[Opening Given data section]
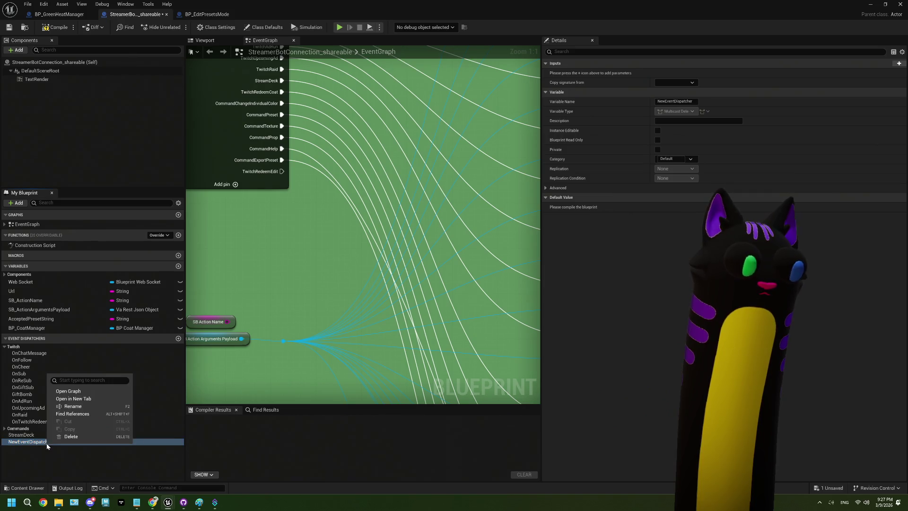
click(71, 415)
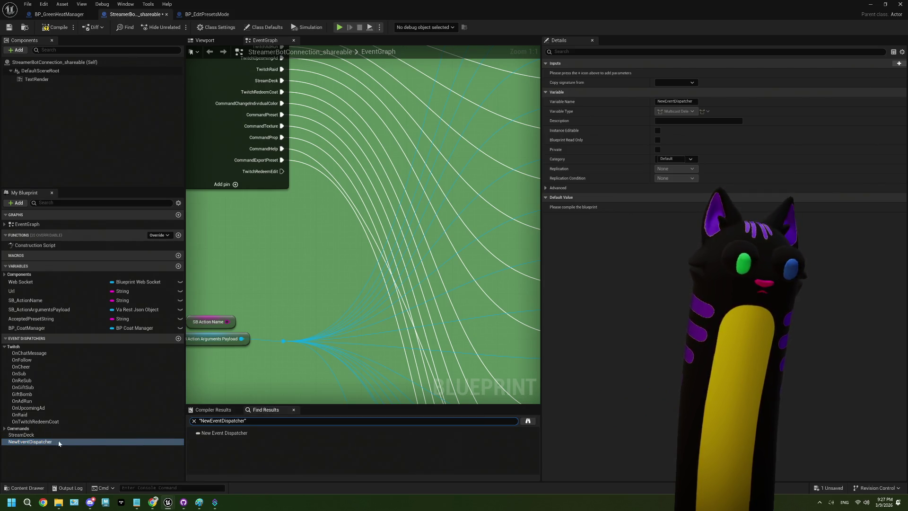
right_click(42, 442)
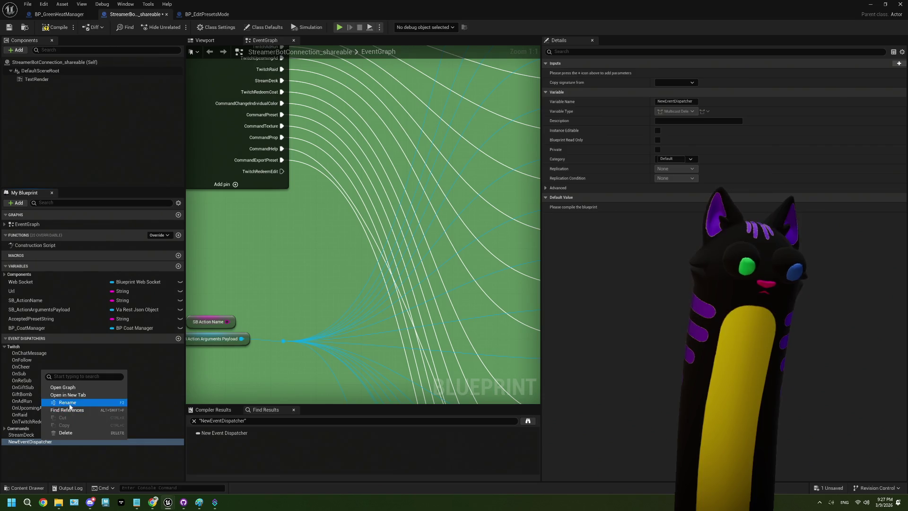
click(66, 402)
text(OnTwitchRedeemEdit)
[Closing Given data section]
* [Work instruction]
I need the lines from the line containing "right_click(42, 442)" through the final line of the listing duplicated exactly, both ends included, with no pictures and nothing else.

* [Written reply]
right_click(42, 442)
click(66, 402)
text(OnTwitchRedeemEdit)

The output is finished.